_Problem to solve:_
Please extract the records below word for word, starting at the first line and ending at the line containing "Reading left to right, transcribe this chart: for".

_Chart interpretation exercises:_
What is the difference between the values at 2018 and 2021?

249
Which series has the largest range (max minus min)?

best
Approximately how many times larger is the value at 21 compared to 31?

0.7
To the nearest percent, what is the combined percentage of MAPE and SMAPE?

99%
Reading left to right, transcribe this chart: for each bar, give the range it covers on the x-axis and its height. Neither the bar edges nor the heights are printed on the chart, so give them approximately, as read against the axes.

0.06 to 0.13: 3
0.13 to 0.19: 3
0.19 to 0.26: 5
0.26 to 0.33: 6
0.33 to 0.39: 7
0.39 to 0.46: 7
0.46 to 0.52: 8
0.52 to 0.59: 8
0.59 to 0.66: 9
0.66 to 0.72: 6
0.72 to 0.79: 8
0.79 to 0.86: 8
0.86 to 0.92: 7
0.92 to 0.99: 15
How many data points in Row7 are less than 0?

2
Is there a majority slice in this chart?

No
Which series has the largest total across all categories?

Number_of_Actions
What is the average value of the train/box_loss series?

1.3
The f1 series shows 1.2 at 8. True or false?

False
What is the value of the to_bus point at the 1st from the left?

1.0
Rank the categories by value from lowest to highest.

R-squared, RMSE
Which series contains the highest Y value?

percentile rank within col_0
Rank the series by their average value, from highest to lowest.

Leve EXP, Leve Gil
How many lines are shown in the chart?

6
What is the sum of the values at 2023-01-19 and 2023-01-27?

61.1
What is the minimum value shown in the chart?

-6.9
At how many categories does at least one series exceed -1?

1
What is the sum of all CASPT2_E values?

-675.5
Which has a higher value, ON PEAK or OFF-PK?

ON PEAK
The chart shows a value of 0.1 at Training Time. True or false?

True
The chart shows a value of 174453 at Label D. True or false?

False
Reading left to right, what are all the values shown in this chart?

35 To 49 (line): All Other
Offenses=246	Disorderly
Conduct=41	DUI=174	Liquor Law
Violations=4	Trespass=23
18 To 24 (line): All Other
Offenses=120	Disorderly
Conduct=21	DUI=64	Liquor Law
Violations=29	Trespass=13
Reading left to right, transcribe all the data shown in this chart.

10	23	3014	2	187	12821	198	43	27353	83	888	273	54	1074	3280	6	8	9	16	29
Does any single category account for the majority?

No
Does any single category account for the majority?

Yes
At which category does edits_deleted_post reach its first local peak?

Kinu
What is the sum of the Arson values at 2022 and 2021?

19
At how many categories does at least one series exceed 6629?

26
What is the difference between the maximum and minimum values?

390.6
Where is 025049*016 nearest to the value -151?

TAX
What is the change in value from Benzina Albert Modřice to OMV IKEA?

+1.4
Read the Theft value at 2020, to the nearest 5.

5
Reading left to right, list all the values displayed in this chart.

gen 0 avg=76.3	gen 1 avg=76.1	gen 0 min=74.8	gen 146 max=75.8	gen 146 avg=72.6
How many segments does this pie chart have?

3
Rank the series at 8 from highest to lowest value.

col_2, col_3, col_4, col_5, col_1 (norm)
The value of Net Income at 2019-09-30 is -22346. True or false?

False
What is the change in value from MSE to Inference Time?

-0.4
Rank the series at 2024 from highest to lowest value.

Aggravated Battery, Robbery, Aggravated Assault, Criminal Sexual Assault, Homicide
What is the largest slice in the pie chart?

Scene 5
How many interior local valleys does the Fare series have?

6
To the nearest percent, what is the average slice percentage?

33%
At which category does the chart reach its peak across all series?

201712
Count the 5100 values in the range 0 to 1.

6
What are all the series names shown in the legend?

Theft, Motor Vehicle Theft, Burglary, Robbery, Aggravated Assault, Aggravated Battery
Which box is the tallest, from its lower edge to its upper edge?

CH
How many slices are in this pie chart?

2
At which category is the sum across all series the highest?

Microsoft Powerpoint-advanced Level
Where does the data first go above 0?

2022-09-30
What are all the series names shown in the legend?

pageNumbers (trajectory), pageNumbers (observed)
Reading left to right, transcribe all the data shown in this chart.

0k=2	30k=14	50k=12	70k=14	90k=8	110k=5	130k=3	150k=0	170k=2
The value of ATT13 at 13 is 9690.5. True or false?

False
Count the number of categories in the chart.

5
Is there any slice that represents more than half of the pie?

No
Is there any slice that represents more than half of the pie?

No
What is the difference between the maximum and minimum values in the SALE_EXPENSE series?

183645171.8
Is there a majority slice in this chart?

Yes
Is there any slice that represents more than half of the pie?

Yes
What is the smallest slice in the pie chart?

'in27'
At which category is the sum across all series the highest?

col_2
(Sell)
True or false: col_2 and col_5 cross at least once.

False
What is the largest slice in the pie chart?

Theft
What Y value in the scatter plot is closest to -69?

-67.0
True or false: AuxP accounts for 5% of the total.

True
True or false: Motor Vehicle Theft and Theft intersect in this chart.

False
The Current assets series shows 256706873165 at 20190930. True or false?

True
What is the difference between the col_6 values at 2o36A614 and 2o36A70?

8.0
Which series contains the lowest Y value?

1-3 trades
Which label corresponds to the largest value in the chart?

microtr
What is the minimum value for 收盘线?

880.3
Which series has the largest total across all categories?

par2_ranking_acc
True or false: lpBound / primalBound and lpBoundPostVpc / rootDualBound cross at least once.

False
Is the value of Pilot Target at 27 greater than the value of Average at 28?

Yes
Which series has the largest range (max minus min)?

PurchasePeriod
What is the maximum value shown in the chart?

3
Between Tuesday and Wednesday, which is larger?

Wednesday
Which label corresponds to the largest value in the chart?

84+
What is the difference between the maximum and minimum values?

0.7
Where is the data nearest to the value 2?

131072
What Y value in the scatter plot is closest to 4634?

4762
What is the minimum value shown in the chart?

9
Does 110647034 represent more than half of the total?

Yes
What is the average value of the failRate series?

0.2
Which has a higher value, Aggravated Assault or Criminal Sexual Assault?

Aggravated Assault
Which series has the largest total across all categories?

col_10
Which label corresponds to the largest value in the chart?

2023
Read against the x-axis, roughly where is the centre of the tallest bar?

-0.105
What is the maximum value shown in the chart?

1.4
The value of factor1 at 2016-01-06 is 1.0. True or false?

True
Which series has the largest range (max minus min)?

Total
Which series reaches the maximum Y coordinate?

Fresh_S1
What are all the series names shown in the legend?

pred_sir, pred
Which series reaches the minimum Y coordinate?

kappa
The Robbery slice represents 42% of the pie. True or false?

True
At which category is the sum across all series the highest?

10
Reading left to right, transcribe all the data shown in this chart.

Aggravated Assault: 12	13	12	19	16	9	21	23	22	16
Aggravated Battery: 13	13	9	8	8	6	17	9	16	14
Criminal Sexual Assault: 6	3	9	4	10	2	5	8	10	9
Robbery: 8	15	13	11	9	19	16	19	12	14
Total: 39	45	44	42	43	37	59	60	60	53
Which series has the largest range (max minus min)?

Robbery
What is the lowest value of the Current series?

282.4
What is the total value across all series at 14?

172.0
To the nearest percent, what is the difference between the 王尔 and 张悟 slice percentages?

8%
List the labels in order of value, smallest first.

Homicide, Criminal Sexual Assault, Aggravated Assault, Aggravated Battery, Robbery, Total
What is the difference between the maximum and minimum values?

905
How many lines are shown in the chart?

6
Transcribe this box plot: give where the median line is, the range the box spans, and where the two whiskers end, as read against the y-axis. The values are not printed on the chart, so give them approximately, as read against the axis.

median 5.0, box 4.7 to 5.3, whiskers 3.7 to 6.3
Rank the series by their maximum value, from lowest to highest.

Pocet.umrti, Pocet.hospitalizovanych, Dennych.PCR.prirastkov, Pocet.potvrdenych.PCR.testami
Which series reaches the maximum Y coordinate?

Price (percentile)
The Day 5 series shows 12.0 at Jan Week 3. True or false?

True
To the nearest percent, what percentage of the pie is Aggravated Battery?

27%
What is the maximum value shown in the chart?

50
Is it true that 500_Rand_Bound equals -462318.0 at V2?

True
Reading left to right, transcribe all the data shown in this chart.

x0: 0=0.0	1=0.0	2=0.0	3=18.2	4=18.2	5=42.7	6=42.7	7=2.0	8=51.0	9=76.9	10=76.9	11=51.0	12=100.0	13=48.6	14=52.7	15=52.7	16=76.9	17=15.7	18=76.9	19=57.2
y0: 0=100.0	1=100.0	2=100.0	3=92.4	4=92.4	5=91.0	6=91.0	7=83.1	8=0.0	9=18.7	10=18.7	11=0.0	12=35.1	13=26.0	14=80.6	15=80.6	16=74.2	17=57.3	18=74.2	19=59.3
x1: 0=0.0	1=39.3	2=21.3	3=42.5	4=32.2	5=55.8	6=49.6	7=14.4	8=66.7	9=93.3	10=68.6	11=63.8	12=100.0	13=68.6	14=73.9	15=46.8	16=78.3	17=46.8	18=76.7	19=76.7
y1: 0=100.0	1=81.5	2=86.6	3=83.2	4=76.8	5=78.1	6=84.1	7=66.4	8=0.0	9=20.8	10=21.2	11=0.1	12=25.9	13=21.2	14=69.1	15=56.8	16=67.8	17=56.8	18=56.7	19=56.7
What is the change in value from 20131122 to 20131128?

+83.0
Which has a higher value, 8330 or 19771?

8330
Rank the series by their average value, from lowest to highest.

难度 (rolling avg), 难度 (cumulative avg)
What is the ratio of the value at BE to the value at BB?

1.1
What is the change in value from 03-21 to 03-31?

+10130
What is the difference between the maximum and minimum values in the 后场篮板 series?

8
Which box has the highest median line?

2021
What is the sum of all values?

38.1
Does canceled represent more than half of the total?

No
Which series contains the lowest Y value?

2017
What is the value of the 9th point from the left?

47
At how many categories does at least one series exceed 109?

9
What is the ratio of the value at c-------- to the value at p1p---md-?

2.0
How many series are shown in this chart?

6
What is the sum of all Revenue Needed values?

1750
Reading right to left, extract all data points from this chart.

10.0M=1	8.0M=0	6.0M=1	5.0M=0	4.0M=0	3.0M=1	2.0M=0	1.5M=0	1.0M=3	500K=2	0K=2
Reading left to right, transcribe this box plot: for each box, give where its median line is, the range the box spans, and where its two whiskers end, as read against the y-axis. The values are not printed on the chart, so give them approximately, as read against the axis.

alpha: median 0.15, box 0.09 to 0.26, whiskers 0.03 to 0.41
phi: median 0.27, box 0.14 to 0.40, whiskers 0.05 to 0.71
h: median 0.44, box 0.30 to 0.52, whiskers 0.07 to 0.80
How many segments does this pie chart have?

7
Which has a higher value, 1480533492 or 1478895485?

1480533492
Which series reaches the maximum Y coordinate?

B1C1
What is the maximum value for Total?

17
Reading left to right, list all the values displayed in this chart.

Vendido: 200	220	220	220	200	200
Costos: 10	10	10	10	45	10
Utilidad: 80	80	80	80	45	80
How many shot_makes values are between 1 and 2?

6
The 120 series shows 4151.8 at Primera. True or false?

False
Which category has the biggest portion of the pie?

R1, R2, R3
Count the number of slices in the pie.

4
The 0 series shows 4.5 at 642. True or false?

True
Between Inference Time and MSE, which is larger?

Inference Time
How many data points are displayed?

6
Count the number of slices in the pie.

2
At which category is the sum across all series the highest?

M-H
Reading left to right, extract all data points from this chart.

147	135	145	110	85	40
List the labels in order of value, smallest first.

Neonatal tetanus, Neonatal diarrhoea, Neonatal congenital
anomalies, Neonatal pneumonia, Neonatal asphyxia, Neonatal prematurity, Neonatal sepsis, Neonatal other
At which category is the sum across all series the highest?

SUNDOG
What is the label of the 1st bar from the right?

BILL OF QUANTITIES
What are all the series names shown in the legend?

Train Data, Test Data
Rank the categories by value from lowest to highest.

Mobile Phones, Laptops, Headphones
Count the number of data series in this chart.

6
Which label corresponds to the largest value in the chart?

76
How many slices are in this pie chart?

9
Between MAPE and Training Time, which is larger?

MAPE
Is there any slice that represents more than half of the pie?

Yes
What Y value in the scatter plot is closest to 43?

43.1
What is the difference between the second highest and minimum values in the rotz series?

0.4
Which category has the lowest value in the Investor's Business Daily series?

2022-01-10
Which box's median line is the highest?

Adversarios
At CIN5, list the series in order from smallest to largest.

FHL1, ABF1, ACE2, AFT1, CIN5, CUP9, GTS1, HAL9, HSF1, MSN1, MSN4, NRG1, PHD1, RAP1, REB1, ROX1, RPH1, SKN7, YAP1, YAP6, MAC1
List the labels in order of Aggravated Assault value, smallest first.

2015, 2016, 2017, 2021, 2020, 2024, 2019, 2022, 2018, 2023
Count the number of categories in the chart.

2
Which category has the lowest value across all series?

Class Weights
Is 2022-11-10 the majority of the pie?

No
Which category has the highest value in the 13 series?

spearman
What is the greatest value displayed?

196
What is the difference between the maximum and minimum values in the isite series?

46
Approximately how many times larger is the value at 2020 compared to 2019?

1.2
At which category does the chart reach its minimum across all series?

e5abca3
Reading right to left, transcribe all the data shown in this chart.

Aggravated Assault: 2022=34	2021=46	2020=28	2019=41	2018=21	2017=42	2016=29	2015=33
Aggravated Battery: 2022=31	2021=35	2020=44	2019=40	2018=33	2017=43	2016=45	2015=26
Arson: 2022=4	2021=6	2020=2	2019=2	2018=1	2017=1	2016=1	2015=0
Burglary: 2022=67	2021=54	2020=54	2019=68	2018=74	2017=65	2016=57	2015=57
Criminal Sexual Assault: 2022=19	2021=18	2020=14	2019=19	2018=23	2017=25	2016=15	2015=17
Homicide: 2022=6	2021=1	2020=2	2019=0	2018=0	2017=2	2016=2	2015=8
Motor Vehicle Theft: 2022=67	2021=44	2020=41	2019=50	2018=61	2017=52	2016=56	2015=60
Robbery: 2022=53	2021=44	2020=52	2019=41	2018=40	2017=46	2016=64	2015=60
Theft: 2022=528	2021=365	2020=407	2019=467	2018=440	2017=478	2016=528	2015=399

_Solution to this problem:_
What is the difference between the values at 2018 and 2021?

249
Which series has the largest range (max minus min)?

best
Approximately how many times larger is the value at 21 compared to 31?

0.7
To the nearest percent, what is the combined percentage of MAPE and SMAPE?

99%
Reading left to right, transcribe this chart: for each bar, give the range it covers on the x-axis and its height. Neither the bar edges nor the heights are printed on the chart, so give them approximately, as read against the axes.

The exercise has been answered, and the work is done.